# Eigenfunctions of Hamiltonian (question about the book “Quantum Field Theory for the Gifted Amateur”)

In the book "Quantum Field Theory for the Gifted Amateur" by Blundell and Lancaster, (page 21) the Hamiltonian (when discussing the number operator) is given by

$$\hat{H} = \left(\hat{a}^{\dagger}\hat{a} + \frac{1}{2}\right)\hbar\omega$$

which is presented as

If $\hat{a}^{\dagger}\hat{a}$ has an eigenstate $|n⟩$ with eigenvalue $n$, then $\hat{H}$ will also have an eigenstate $|n⟩$ with eigenvalue $\hbar\omega(n + \frac{1}{2})$, so that we have recovered the eigenvalues of a simple harmonic oscillator in the equation $E_n = \hbar\omega(n + \frac{1}{2})$.

I'm struggling to get my head around this sentence.
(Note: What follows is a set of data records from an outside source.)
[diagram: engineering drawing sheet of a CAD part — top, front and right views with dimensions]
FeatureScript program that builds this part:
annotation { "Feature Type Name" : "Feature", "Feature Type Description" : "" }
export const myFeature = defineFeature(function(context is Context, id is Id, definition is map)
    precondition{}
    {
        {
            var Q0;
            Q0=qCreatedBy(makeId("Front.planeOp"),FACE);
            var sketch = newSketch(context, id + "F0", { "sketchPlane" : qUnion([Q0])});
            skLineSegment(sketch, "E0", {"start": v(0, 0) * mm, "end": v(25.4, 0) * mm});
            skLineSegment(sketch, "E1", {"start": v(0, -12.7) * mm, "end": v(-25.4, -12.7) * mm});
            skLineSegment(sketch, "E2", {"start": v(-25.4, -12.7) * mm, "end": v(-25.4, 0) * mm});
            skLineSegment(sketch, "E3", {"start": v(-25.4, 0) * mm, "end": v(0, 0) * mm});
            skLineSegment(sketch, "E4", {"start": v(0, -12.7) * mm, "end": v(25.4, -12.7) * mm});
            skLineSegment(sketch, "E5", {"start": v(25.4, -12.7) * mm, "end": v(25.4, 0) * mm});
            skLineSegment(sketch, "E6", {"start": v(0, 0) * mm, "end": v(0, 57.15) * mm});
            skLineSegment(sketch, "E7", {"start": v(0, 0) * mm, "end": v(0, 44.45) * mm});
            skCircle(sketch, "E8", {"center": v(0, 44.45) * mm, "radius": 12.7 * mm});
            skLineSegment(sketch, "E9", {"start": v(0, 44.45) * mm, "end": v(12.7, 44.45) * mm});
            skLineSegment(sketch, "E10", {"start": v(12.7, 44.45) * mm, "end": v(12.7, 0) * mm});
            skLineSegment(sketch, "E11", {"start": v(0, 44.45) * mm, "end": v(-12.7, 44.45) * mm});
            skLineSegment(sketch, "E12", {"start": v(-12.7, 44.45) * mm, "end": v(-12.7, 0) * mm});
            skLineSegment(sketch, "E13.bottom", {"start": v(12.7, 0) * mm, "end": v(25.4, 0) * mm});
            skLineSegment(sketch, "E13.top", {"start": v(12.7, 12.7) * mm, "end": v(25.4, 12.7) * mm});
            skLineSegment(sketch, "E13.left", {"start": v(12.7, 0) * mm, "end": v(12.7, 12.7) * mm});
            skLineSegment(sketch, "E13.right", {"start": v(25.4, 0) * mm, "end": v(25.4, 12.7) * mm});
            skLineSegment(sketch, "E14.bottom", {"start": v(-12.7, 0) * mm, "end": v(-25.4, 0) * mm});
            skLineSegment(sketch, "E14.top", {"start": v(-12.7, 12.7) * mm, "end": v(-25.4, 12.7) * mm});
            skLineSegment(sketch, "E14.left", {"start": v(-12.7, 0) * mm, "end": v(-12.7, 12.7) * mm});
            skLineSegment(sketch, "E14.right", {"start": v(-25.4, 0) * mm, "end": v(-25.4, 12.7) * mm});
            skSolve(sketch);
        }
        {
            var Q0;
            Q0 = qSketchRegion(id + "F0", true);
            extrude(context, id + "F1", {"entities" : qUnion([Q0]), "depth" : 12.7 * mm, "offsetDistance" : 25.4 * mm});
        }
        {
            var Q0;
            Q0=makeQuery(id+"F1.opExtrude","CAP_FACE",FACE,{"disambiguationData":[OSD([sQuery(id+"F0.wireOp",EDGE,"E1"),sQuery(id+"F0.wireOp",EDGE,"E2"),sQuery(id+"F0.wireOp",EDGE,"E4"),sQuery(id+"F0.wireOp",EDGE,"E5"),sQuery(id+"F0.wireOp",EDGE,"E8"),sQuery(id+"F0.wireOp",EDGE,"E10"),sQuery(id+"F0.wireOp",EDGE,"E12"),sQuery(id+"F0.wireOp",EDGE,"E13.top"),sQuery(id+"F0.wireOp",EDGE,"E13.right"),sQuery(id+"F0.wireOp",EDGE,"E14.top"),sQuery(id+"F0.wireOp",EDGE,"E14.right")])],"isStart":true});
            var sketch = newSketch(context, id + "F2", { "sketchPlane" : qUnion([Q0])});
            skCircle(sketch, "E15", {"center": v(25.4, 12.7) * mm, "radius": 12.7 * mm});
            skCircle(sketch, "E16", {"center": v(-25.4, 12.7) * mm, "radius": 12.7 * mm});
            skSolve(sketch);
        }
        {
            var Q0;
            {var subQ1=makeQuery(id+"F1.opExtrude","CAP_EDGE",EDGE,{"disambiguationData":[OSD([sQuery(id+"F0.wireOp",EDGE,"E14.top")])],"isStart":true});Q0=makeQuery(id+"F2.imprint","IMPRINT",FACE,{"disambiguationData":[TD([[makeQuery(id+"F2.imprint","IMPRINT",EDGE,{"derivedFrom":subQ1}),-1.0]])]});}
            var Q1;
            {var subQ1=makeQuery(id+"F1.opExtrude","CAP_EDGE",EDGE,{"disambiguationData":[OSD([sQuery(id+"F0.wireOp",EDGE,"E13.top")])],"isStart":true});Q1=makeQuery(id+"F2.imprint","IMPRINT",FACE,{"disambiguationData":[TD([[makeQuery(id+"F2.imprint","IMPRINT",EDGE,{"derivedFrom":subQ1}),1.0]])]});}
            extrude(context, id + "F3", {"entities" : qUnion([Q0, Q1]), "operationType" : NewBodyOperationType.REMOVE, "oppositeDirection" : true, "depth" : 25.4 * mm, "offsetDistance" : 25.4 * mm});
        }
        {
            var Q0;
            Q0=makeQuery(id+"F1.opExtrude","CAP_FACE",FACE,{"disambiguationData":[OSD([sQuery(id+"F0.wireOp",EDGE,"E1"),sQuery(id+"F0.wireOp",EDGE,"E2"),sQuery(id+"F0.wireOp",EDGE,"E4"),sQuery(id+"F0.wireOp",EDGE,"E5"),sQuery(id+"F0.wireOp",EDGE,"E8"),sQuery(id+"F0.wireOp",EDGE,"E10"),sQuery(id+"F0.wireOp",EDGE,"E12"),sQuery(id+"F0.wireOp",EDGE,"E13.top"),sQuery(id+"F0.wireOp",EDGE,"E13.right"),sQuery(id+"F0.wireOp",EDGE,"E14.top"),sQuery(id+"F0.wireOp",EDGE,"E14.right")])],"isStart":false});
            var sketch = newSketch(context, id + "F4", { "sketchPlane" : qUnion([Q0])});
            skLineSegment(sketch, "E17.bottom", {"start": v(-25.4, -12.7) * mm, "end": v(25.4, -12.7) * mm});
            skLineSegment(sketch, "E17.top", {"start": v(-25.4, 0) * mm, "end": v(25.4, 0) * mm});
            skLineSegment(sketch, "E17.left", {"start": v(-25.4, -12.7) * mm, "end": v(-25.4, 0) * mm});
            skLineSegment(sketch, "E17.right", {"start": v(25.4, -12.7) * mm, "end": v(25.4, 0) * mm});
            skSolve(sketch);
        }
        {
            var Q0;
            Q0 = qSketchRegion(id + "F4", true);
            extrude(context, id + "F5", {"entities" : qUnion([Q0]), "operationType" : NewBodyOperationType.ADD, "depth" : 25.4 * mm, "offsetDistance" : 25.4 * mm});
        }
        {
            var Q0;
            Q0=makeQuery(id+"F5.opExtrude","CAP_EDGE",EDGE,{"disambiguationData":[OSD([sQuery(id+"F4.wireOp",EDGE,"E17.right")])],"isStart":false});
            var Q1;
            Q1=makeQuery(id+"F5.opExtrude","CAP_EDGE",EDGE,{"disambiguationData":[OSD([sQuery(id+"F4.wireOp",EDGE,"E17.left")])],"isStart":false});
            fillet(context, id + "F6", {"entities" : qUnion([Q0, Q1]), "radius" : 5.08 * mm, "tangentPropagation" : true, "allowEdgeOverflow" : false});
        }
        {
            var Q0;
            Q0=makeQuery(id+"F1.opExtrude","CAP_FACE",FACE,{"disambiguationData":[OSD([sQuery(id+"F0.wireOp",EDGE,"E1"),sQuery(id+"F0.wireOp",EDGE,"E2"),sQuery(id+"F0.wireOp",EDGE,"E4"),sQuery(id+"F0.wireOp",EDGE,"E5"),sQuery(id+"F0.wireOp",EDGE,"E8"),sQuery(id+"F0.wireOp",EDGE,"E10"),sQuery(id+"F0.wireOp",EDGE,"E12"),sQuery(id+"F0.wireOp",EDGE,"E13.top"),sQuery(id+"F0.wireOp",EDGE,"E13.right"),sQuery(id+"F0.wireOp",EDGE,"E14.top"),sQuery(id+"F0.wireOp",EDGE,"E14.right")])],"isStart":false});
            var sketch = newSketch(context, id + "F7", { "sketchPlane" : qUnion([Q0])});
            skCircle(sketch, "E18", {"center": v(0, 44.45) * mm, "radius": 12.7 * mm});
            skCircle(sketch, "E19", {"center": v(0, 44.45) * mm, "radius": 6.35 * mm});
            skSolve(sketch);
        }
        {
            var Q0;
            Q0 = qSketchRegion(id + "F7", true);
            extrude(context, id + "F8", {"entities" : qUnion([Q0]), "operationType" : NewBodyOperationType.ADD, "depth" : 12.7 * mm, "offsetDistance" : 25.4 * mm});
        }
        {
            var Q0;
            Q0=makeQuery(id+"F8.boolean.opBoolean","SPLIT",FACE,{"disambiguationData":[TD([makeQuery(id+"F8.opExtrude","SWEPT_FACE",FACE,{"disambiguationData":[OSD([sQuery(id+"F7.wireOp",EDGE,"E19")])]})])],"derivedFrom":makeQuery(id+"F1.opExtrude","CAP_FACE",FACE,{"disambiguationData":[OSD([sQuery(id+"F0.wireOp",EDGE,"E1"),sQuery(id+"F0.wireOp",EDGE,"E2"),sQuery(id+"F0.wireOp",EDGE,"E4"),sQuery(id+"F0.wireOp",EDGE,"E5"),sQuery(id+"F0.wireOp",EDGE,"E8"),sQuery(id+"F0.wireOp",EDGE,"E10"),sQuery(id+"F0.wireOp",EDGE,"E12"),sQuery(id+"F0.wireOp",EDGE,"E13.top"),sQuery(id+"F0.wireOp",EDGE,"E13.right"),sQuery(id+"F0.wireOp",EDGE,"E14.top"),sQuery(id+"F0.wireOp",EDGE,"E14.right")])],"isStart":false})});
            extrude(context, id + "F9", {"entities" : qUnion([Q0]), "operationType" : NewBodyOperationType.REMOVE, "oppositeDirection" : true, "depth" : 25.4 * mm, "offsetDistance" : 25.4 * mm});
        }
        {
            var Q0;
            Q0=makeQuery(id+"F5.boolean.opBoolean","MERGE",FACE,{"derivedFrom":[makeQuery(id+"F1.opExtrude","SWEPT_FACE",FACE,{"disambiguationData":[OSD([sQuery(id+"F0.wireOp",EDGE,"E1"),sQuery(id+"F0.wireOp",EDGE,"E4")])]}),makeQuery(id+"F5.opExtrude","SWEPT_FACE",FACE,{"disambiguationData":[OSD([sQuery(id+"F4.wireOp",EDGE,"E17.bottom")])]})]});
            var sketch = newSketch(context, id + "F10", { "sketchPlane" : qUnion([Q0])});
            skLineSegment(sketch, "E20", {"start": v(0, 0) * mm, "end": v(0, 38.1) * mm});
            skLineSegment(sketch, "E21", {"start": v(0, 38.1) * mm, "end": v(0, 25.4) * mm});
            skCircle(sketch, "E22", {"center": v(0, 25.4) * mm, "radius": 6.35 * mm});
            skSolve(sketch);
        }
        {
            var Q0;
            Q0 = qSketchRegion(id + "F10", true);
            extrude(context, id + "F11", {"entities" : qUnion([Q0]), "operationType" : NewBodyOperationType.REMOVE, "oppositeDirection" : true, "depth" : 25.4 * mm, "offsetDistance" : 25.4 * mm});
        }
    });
Is anybody able to provide an alternative explanation to this?

• Quote from the book ..."†aˆ. If aˆ †aˆhas an eigenstate |ni with eigenvalue n, then Hˆwill also have an eigenstate |ni with eigenvalue ~ω( n + 1 2 ), so that we have recovered the eigenvalues of a simple harmonic oscillator in eqn 2.5. However, we need to prove that n takes the values 0, 1 , 2,...." – user198207 Jun 20 '18 at 15:33
• Thank you for correcting this — I miscopied the quote when I was inserting the equation (replacing "eqn 2.5"). I have updated the quote in the original question. – Jack G Jun 20 '18 at 15:37
• Which part is confusing? – Grayscale Jun 20 '18 at 16:07
• Hi @Grayscale, it just took a little while to get my head around the wording. The response by Jahan Claes has clarified this. Thanks! – Jack G Jun 20 '18 at 18:23
• No problem, thanks for asking the question, I am slogging through the same book myself, actually it's quite a good book imo. Good luck with it – user198207 Jun 20 '18 at 19:05

Say $a^\dagger a$ has an eigenstate $|n\rangle$ with eigenvalue $n$. By the definition of an eigenstate, this means that $a^\dagger a|n\rangle = n|n\rangle$. The author claims that $|n\rangle$ is ALSO an eigenstate of the Hamiltonian, $\hat H$, with eigenvalue $\hbar\omega(n+\frac{1}{2})$. Let's prove it:
$$\hat H |n\rangle = \hbar\omega(a^\dagger a+\frac{1}{2})|n\rangle= \hbar\omega a^\dagger a|n\rangle + \hbar\omega\frac{1}{2}|n\rangle = \hbar\omega n|n\rangle+\hbar\omega\frac{1}{2}|n\rangle=\hbar\omega(n+\frac{1}{2})|n\rangle$$
So to find the eigenstates of $\hat H$, you just find the eigenstates of $a^\dagger a$.